### Description of the task
Your answer must repeat the full listing, line for line.

##### Task material

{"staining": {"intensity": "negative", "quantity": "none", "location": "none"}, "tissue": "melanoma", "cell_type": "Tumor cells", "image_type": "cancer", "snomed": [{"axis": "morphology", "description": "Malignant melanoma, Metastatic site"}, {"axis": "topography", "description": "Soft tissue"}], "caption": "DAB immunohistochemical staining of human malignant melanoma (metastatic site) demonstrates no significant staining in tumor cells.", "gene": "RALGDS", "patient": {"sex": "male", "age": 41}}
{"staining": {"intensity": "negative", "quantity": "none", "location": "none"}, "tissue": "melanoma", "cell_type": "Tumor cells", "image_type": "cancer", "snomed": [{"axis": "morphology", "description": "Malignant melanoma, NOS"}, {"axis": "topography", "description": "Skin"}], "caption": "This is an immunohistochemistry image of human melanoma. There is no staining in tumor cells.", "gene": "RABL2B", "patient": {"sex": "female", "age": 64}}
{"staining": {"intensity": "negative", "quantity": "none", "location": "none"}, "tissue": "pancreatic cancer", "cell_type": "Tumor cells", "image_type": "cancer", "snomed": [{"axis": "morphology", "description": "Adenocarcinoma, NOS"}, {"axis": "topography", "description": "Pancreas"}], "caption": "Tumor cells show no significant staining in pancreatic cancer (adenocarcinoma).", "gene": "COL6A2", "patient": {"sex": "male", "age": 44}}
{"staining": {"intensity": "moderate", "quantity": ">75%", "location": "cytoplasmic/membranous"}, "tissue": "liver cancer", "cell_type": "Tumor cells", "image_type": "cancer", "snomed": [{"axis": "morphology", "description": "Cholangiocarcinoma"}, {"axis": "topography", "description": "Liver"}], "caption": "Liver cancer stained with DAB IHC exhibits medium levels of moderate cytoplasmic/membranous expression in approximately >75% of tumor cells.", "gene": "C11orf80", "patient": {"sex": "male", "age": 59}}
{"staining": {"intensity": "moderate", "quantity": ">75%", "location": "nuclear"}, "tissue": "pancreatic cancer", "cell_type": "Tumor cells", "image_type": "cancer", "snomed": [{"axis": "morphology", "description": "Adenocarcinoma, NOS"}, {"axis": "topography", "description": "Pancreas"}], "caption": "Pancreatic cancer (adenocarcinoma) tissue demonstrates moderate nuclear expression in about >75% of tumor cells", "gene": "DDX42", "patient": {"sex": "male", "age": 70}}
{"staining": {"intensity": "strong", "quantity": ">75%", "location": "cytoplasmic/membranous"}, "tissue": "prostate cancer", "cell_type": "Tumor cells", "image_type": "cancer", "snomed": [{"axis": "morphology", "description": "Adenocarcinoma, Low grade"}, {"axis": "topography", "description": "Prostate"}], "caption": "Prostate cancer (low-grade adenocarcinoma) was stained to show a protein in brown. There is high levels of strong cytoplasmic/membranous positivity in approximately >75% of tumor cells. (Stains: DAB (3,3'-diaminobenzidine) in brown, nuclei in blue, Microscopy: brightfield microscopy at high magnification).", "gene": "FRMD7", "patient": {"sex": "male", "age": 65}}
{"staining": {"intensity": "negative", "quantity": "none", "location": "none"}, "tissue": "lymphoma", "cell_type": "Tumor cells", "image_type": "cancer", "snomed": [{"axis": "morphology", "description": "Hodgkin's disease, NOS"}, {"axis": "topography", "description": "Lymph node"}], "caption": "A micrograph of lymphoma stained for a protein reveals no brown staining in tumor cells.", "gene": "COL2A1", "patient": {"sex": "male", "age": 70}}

##########

### Response
{"staining": {"intensity": "negative", "quantity": "none", "location": "none"}, "tissue": "melanoma", "cell_type": "Tumor cells", "image_type": "cancer", "snomed": [{"axis": "morphology", "description": "Malignant melanoma, Metastatic site"}, {"axis": "topography", "description": "Soft tissue"}], "caption": "DAB immunohistochemical staining of human malignant melanoma (metastatic site) demonstrates no significant staining in tumor cells.", "gene": "RALGDS", "patient": {"sex": "male", "age": 41}}
{"staining": {"intensity": "negative", "quantity": "none", "location": "none"}, "tissue": "melanoma", "cell_type": "Tumor cells", "image_type": "cancer", "snomed": [{"axis": "morphology", "description": "Malignant melanoma, NOS"}, {"axis": "topography", "description": "Skin"}], "caption": "This is an immunohistochemistry image of human melanoma. There is no staining in tumor cells.", "gene": "RABL2B", "patient": {"sex": "female", "age": 64}}
{"staining": {"intensity": "negative", "quantity": "none", "location": "none"}, "tissue": "pancreatic cancer", "cell_type": "Tumor cells", "image_type": "cancer", "snomed": [{"axis": "morphology", "description": "Adenocarcinoma, NOS"}, {"axis": "topography", "description": "Pancreas"}], "caption": "Tumor cells show no significant staining in pancreatic cancer (adenocarcinoma).", "gene": "COL6A2", "patient": {"sex": "male", "age": 44}}
{"staining": {"intensity": "moderate", "quantity": ">75%", "location": "cytoplasmic/membranous"}, "tissue": "liver cancer", "cell_type": "Tumor cells", "image_type": "cancer", "snomed": [{"axis": "morphology", "description": "Cholangiocarcinoma"}, {"axis": "topography", "description": "Liver"}], "caption": "Liver cancer stained with DAB IHC exhibits medium levels of moderate cytoplasmic/membranous expression in approximately >75% of tumor cells.", "gene": "C11orf80", "patient": {"sex": "male", "age": 59}}
{"staining": {"intensity": "moderate", "quantity": ">75%", "location": "nuclear"}, "tissue": "pancreatic cancer", "cell_type": "Tumor cells", "image_type": "cancer", "snomed": [{"axis": "morphology", "description": "Adenocarcinoma, NOS"}, {"axis": "topography", "description": "Pancreas"}], "caption": "Pancreatic cancer (adenocarcinoma) tissue demonstrates moderate nuclear expression in about >75% of tumor cells", "gene": "DDX42", "patient": {"sex": "male", "age": 70}}
{"staining": {"intensity": "strong", "quantity": ">75%", "location": "cytoplasmic/membranous"}, "tissue": "prostate cancer", "cell_type": "Tumor cells", "image_type": "cancer", "snomed": [{"axis": "morphology", "description": "Adenocarcinoma, Low grade"}, {"axis": "topography", "description": "Prostate"}], "caption": "Prostate cancer (low-grade adenocarcinoma) was stained to show a protein in brown. There is high levels of strong cytoplasmic/membranous positivity in approximately >75% of tumor cells. (Stains: DAB (3,3'-diaminobenzidine) in brown, nuclei in blue, Microscopy: brightfield microscopy at high magnification).", "gene": "FRMD7", "patient": {"sex": "male", "age": 65}}
{"staining": {"intensity": "negative", "quantity": "none", "location": "none"}, "tissue": "lymphoma", "cell_type": "Tumor cells", "image_type": "cancer", "snomed": [{"axis": "morphology", "description": "Hodgkin's disease, NOS"}, {"axis": "topography", "description": "Lymph node"}], "caption": "A micrograph of lymphoma stained for a protein reveals no brown staining in tumor cells.", "gene": "COL2A1", "patient": {"sex": "male", "age": 70}}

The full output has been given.